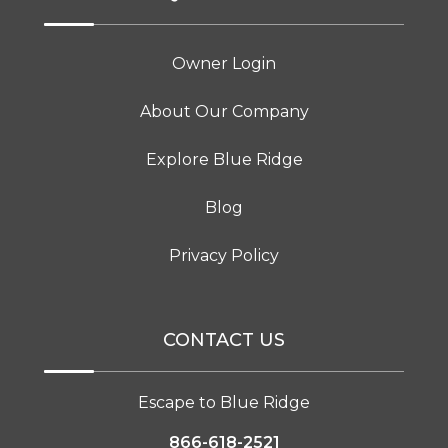
Owner Login
About Our Company
Explore Blue Ridge
Blog
Privacy Policy
CONTACT US
Escape to Blue Ridge
866-618-2521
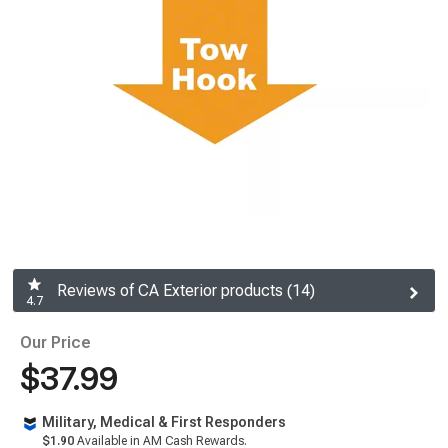
Reviews of CA Exterior products (14)
4.7
Our Price
$37.99
Military, Medical & First Responders
$1.90
Available in AM Cash Rewards.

+++

__Problem to work on__. Copy every line of text from the data above, exactly as it appears, and leave out the pictures.

__Solution to this problem__.
Owner Login
About Our Company
Explore Blue Ridge
Blog
Privacy Policy
CONTACT US
Escape to Blue Ridge
866-618-2521
Reviews of CA Exterior products (14)
4.7
Our Price
$37.99
Military, Medical & First Responders
$1.90
Available in AM Cash Rewards.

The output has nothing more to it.